De uitvoerende partijen
De beleidsregel zal worden uitgevoerd door de Stichting Sociale Banken Nederland (hierna:
SBN) in consortium met de Kredietbank Limburg. Beide partijen hebben geruime kennis
over en ervaring met financiële schuldhulpverlening aan particuliere gedupeerden.
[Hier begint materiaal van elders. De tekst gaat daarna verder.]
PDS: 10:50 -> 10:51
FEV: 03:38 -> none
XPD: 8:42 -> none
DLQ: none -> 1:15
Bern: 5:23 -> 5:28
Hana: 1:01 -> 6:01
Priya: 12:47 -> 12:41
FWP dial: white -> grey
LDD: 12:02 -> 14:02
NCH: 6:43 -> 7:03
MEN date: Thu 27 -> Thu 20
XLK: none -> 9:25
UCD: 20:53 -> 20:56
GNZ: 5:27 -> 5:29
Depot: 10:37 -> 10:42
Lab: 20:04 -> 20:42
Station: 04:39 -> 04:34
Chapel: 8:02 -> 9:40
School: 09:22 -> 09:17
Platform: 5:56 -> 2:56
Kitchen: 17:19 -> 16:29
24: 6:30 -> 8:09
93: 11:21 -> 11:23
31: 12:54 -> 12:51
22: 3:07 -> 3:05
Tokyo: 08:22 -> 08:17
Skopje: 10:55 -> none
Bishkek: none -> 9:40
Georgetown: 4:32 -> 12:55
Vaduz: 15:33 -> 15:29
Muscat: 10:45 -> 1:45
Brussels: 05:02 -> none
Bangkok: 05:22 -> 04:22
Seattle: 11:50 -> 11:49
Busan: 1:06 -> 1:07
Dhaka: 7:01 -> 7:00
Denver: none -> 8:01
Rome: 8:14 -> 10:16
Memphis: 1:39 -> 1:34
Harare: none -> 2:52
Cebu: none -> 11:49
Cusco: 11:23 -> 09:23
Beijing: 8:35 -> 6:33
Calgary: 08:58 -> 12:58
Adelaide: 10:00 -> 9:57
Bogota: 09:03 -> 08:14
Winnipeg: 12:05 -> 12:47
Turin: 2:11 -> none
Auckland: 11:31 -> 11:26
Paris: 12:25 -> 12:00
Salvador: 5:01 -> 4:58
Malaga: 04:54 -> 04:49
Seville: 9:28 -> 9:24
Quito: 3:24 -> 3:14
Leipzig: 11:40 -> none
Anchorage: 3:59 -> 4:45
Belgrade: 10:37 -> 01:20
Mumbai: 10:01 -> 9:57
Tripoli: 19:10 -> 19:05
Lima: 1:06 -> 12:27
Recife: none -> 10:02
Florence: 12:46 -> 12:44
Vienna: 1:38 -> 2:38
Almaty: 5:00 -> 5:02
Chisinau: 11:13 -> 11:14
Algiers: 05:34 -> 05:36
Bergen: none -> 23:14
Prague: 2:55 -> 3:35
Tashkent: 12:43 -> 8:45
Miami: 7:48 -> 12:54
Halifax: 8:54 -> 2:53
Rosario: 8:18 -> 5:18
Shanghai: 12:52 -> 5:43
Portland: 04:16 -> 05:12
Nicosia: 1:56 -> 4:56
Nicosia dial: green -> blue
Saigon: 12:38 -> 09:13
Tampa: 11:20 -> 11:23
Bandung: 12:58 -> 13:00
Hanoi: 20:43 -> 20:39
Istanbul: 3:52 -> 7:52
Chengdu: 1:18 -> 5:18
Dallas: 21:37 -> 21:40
Kredietbanken hebben tot doel om oplossingen te vinden voor financiële problemen en
deze te voorkomen. SBN is opgericht om Kredietbanken een platform te bieden om samenwerkingsinitiatieven
in uitvoering te brengen. De betrokken gemeenten zijn geïnformeerd over SBN en de
Kredietbank Limburg als beoogde uitvoerende partijen en hebben hiertegen geen bezwaar.
SBN en de Kredietbank Limburg hebben een uitvoeringstoets uitgevoerd met als uitkomst
dat de uitvoering van de voorliggende beleidsregel haalbaar is.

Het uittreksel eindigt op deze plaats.